Exercise directions: Rewrite the cost-function passage between "Finally to complete" and "it in Python.", inclusive, replacing "multiplied" with "scaled".

Document passage:
To calculate the errors the elements of the target vector y is subtracted from the hypothesis vector.

$\vec{e} = X\vec{\theta} - \vec{y} = \begin{bmatrix} \theta_0 + \theta_1x^1_1 - y^1_1 \\ \theta_0 + \theta_1x^2_1 - y^2_1 \\ \theta_0 + \theta_1x^3_1 - y^3_1 \end{bmatrix}$

Calculating the Squared Errors

To calculate the square of the errors an element wise squaring operation is performed.

$\vec{e}^2 = (X\vec{\theta} - \vec{y})^2 = \begin{bmatrix} (\theta_0 + \theta_1x^1_1 - y^1_1)^2 \\ (\theta_0 + \theta_1x^2_1 - y^2_1)^2 \\ (\theta_0 + \theta_1x^3_1 - y^3_1)^2 \end{bmatrix}$

Calculating the Sum of the Squared Errors

To sum the elements of the squared error vector a 1xm row vector (o) is multiplied by the squared error vector (e) to produce a 1×1 vector containing the sum of all the squared errors.

$\sum{(h_{\theta}(x^{(i)}) - y^{(i)})^2} = \vec{o}^T \vec{e}^2$

$= \vec{o}^T(X\vec{\theta} - \vec{y})^2 = \begin{bmatrix} 1 & 1 & 1 \end{bmatrix} \begin{bmatrix} (\theta_0 + \theta_1x^1_1 - y^1_1)^2 \\ (\theta_0 + \theta_1x^2_1 - y^2_1)^2 \\ (\theta_0 + \theta_1x^3_1 - y^3_1)^2 \end{bmatrix}$

$= \begin{bmatrix} (\theta_0 + \theta_1x^1_1 - y^1_1)^2 + (\theta_0 + \theta_1x^2_1 - y^2_1)^2 + (\theta_0 + \theta_1x^3_1 - y^3_1)^2 \end{bmatrix}$

Calculating the Product of the Reciprocal 2m by the Squared Errors

Finally to complete the cost function calculation the sum of the sqared errors is multiplied by the reciprocal of 2m.

$J(\theta) = \frac{1}{2m}\sum{(h_{\theta}(x^{(i)}) - y^{(i)})^2}$

$= \frac{1}{2m}\vec{o}^T(X\vec{\theta} - \vec{y})^2$

$= \begin{bmatrix} \frac{1}{2m}(\theta_0 + \theta_1x^1_1 - y^1_1)^2 + \frac{1}{2m}(\theta_0 + \theta_1x^2_1 - y^2_1)^2 + \frac{1}{2m}(\theta_0 + \theta_1x^3_1 - y^3_1)^2 \end{bmatrix}$

Thats it! Now lets get our hands dirty implementing it in Python.

Implementing the Cost Function in Python

In this section we will impliment our vectorized for of the cost function with a simple (ok, contrived) dataset.

#prologue
import pandas as pd
import numpy as np

X = pd.DataFrame({'x0' : [1,1,1], 'x1': [1,2,5]})
X
x0 x1
0 1 1
1 1 2
2 1 5
y = pd.DataFrame({'y' : [0,2,4]})

Data under study:
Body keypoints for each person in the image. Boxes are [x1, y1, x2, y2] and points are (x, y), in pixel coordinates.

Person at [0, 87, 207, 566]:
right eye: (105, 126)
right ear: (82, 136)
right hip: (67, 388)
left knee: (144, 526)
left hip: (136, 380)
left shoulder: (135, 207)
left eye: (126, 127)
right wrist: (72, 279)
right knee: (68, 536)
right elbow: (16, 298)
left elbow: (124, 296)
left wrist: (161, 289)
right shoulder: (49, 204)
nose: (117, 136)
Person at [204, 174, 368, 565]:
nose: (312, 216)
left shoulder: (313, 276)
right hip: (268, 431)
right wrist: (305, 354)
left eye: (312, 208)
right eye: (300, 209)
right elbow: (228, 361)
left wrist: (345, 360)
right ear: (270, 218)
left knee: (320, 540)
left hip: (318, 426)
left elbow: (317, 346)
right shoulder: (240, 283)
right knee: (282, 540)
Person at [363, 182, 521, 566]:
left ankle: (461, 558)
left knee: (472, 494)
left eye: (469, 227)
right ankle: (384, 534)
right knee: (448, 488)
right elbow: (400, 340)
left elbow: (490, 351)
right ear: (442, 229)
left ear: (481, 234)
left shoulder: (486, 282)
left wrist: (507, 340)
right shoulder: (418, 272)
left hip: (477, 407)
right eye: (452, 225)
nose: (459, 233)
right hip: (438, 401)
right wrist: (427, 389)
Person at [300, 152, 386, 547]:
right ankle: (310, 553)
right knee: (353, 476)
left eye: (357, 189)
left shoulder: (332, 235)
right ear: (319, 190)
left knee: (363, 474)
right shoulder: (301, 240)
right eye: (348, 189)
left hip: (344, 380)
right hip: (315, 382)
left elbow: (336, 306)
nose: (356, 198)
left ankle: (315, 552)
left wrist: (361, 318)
--
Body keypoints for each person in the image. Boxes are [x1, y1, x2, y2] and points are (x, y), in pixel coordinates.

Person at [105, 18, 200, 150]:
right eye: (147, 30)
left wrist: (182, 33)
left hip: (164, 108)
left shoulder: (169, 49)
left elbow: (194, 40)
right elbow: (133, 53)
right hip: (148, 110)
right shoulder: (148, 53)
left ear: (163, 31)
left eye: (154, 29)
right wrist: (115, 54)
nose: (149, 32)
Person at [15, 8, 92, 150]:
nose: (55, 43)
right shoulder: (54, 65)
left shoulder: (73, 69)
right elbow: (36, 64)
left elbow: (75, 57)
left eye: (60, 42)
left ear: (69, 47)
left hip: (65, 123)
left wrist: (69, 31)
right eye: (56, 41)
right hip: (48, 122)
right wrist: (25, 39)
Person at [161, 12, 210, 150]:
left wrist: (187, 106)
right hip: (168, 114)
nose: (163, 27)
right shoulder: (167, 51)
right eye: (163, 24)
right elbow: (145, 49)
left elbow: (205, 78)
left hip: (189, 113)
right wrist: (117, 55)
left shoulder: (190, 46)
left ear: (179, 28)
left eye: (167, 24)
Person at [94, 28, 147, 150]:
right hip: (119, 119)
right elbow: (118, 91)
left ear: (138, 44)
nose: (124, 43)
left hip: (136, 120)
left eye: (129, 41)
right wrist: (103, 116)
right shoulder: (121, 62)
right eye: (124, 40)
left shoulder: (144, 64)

Result of the task:
Finally to complete the cost function calculation the sum of the sqared errors is scaled by the reciprocal of 2m.

$J(\theta) = \frac{1}{2m}\sum{(h_{\theta}(x^{(i)}) - y^{(i)})^2}$

$= \frac{1}{2m}\vec{o}^T(X\vec{\theta} - \vec{y})^2$

$= \begin{bmatrix} \frac{1}{2m}(\theta_0 + \theta_1x^1_1 - y^1_1)^2 + \frac{1}{2m}(\theta_0 + \theta_1x^2_1 - y^2_1)^2 + \frac{1}{2m}(\theta_0 + \theta_1x^3_1 - y^3_1)^2 \end{bmatrix}$

Thats it! Now lets get our hands dirty implementing it in Python.